Tuesday, April 17, 2007

Progress with Korean

As my last post indicated, the efforts with Korean for the Learn a Language in Six Weeks are a struggle. But thanks to the wonderful world of blogs, things are going much better. For the first three days, all I could learn was annyeong haseyo. Everything else dropped as fast as it was learned. There were two problems:

My attitude.

My approach.

First, attitude. I came across this post from The Linguist about boatbuilding and motivation, which quoted one of my favorite authors, Saint-Exupéry:
If you want to build a ship, don’t drum up people to collect wood and don’t assign them tasks and work, but rather teach them to long for the endless immensity of the sea.
It was time to stop buying books and looking at them and start getting motivated. I made up a little story in my head. Two spies were leaving the airport in Seoul. One was there to facilitate secret negotiations between the US and an opposition faction. The other was there to stop her. They left the airport and got into cabs, him trying to figure out where she was going and her how to give the slip. Both communicating with cabbies in Korean. Both of them had to settle for speaking a broken Korean to which I can still only aspire, but with a phrasebook and plotpoints I had a vision of what to do with the language that kept me looking at Korean, instead of my watch. Though it would be better if Grisham would just write a novel about someone in Korea, like he did with Italy and The Broker.

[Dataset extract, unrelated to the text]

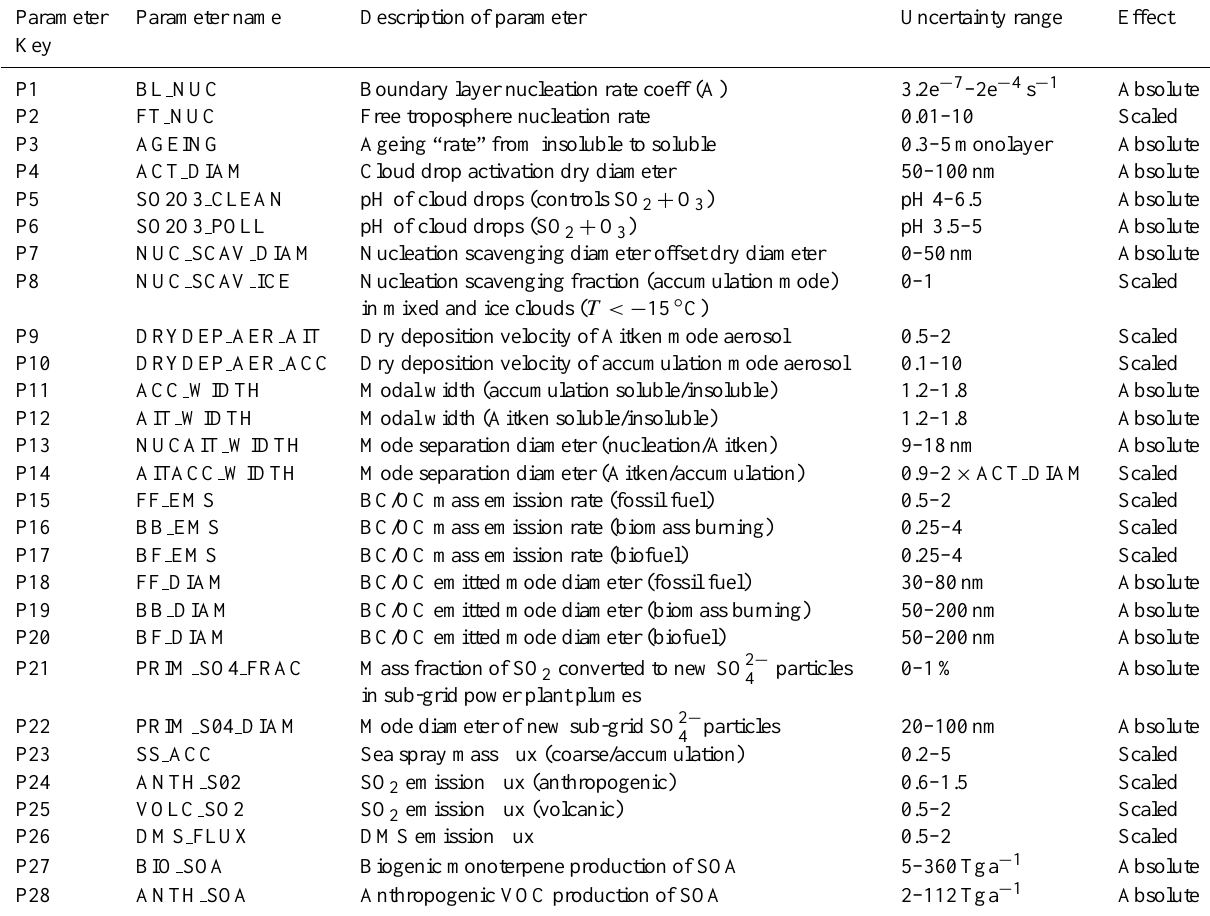
Table 1. The uncertain parameters and emissions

Second, approach. Korean is unlike any language I've learned, or at least as far as I can tell. The same has been true of Latin, German, Turkish and Mandarin at different times, so that's fine. But the resources for Korean, let's be candid, aren't very good. So I was delighted when I got to Aspiring Polyglot and found this link to 10,000 sentences (at AllJapaneseAlltheTime.com) I needed a better sense of how Korean works, and everything I find wants to tell me enough verb forms to illustrate the politeness thing, but not enough to get a comprehensive picture. Or to give enough vocabulary that you can't keep track of it, but not enough to make those creative sentences that stick with you. So instead I've been making my own sentence guide. I'm up to twenty-five sentences that I can read aloud from Korean script (all copied from Making out in Korean), and while I'm no closer to suddenly speaking fluently, I've got that all important content floating around in my mind. Hopefully, by the end of the weekend, I'll be closer to 100 sentences and a real basis for starting to do something with this language. I'm much more optimistic about the learnability of Korean, then, than I was the last time I posted.

One important point: While I'm glad for the entries at The Linguist, Aspiring Polyglot and AllJapaneseAlltheTime, I didn't exactly follow the advice or recommendations of any of them. Instead, I modified it a bit to fit my current goals and circumstances. Remember that the best method for learning languages is the one that works for you. So follow the advice of the systems and the pros and your fellow language buffs - there's good advice out there - but remember that you're not trying to test a language system, you're trying to learn a language. If something isn't working for you, it isn't you, it's a clash between you and the system that means it's time to try something new or at least a new variation.